The Port of Baltimore's largest-ever visitor, the Ever Max, approaches the Bay Bridge. Photo: David Sites

Evergreen Ever Max Becomes Largest Container Ship to Serve Port of Baltimore

The Port of Baltimore has touted its expanding capacity and ability to accommodate “the world’s largest ships”—and this ship proves it.

The new Evergreen ship Ever Max called on the port over the weekend and made history as the biggest container ship ever to visit Maryland. The 1,200-foot-long Ever Max holds 15,432 Twenty-foot Equivalent (TEU) containers. It’s longer than four football fields, and requires a deep water channel, a very large berth, and ultra-large cranes for loading and unloading containers.

The Port of Baltimore’s 50-foot-deep channel and Seagirt Marine Terminal’s array of Neo-Panamax cranes makes it possible for Maryland to receive a massive container ship like Ever Max.

“Welcoming the new Evergreen vessel, Ever Max, to Seagirt Marine Terminal is an example of continued
growth for the Port of Baltimore,” said Mark Schmidt, vice president and general manager of Ports
America Chesapeake, which operates the Seagirt Marine Terminal. “Ever Max was completed this year,
and comes to Baltimore from the Samsung shipyard in Korea.”

The Evergreen Ever Max dwarfs its tugboat.
Photo: Larry Wright

Ever Max certainly turned heads coming down the Chesapeake Bay from Baltimore. It left Sunday, attracting attention from boaters and even drivers on the Bay Bridge, who marveled at its size. Bay photographer David Sites captured a view of the ultra-large ship approaching the bridge that dwarfs the bridge itself, while reader Larry Wright shared a shot from the Baltimore Harbor.
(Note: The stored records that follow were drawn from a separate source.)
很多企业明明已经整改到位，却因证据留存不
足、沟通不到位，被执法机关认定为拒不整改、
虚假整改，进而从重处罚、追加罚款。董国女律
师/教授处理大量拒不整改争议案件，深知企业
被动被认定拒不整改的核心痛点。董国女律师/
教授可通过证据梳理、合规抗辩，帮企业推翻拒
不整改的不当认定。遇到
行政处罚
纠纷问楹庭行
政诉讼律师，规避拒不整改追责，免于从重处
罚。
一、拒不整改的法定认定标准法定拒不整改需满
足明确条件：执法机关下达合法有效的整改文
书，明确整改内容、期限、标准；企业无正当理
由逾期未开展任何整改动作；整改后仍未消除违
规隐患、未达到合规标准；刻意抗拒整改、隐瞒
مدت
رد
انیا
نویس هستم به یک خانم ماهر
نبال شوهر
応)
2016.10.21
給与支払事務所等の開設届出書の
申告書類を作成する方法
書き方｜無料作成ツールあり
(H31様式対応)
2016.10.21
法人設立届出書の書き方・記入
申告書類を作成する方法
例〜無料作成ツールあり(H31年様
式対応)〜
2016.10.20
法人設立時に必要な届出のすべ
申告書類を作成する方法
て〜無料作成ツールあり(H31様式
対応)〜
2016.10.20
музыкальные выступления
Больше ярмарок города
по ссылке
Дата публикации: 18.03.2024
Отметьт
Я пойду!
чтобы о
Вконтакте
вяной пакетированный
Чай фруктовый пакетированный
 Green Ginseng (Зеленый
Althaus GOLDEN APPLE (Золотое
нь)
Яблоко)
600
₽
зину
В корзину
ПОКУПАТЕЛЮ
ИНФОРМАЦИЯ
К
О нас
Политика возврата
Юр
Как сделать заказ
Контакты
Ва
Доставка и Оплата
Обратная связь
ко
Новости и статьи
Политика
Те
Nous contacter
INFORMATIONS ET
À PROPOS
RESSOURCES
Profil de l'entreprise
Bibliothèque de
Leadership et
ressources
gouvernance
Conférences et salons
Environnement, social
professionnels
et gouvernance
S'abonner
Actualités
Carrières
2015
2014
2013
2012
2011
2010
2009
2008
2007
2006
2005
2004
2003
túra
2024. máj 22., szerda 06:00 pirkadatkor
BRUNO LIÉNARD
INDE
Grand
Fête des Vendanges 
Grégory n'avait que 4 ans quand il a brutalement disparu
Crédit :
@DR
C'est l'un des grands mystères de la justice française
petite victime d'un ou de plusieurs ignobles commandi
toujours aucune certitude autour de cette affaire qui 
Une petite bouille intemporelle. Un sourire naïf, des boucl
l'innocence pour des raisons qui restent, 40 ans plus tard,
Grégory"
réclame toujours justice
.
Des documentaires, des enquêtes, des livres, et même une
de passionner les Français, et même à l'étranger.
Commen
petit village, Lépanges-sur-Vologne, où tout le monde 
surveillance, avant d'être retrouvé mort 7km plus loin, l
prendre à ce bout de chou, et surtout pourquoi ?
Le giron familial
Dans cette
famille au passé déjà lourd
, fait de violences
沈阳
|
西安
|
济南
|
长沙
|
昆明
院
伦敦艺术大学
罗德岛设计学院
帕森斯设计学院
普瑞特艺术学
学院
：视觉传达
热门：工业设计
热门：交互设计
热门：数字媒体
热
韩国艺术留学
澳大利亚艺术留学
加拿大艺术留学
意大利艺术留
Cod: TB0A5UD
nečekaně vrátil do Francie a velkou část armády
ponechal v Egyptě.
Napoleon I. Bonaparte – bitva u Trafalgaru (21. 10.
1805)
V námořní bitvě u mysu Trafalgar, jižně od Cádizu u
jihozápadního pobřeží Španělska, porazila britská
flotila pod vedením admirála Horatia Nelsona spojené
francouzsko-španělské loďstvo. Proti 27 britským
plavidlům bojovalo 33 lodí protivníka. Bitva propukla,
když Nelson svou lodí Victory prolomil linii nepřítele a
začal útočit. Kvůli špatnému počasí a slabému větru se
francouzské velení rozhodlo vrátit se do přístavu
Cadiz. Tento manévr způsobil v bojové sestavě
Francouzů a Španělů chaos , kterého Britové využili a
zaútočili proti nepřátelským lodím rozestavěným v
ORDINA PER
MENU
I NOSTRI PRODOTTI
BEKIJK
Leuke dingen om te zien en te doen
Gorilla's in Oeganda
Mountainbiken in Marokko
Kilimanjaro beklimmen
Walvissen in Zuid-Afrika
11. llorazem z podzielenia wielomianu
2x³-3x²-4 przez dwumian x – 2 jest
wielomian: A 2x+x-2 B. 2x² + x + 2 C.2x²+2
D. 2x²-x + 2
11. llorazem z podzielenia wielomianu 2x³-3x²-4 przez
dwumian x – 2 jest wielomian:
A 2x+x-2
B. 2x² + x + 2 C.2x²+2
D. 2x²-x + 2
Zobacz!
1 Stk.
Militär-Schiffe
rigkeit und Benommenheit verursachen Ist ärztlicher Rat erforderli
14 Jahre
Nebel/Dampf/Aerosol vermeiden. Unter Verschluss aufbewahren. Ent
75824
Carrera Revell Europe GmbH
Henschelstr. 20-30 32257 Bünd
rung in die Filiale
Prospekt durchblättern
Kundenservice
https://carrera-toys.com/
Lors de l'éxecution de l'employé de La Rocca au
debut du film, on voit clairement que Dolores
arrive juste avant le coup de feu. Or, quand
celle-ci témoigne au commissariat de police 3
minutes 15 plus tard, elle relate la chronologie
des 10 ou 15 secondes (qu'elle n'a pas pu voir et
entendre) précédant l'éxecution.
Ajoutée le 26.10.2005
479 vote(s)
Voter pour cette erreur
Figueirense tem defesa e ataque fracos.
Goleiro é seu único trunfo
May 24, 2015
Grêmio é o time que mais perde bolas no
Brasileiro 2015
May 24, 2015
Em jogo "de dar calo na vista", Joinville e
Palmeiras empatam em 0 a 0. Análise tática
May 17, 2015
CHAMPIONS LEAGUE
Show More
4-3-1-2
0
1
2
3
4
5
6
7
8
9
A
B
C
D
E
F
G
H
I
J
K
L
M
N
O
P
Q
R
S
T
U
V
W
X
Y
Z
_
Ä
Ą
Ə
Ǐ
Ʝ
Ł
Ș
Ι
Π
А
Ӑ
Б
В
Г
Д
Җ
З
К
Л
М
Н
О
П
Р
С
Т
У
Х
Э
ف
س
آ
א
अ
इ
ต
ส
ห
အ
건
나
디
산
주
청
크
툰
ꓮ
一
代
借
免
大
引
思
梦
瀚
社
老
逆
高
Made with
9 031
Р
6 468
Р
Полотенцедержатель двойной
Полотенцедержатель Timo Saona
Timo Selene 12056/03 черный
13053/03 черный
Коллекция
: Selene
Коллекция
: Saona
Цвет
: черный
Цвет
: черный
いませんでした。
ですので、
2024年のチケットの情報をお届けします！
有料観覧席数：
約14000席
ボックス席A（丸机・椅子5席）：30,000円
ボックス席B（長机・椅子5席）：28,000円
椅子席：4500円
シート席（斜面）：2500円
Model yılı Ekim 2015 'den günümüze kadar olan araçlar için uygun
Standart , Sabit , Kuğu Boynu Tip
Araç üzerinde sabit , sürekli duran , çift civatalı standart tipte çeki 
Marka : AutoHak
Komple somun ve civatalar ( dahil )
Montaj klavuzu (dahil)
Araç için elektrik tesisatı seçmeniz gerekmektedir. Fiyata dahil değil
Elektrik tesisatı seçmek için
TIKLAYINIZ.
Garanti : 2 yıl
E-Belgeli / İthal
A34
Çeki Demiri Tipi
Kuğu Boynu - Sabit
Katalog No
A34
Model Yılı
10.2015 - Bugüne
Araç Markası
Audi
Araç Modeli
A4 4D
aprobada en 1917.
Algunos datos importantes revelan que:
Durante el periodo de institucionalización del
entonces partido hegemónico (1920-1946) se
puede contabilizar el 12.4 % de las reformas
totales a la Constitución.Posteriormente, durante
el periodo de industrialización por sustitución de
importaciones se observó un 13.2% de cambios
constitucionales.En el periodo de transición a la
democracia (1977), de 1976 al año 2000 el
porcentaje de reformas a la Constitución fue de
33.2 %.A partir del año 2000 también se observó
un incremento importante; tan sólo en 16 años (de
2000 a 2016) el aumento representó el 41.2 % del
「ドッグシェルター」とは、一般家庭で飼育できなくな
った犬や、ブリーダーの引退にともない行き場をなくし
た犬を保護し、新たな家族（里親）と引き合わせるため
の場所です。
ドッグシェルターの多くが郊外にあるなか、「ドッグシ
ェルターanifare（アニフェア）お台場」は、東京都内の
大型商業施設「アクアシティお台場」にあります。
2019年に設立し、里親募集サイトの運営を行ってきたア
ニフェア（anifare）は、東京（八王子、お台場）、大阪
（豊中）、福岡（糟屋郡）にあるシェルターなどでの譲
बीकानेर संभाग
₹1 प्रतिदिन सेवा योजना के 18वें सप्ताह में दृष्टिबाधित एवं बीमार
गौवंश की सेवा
Before now, the largest container ship to visit the Port of Baltimore was Evergreen’s Triton, which first visited in 2019. It holds 1,000 fewer containers than Ever Max.

The port says the state-owned, public marine terminals are all seeing growth in 2023. Container shipping is up 10 percent and roll-on/roll-off cargo is up 30 percent.

The port’s container business in particular is expected to grow even more with the CSX-owned Howard Street Tunnel expansion in Baltimore. It will allow for container rail cars to be double-stacked, “giving the East Coast seamless double-stack capacity from Maine to Florida,” the port says. It’s a major project that is expected to take until 2026, making improvements to the 127-year-old tunnel and at 21 locations between Baltimore and Philadelphia.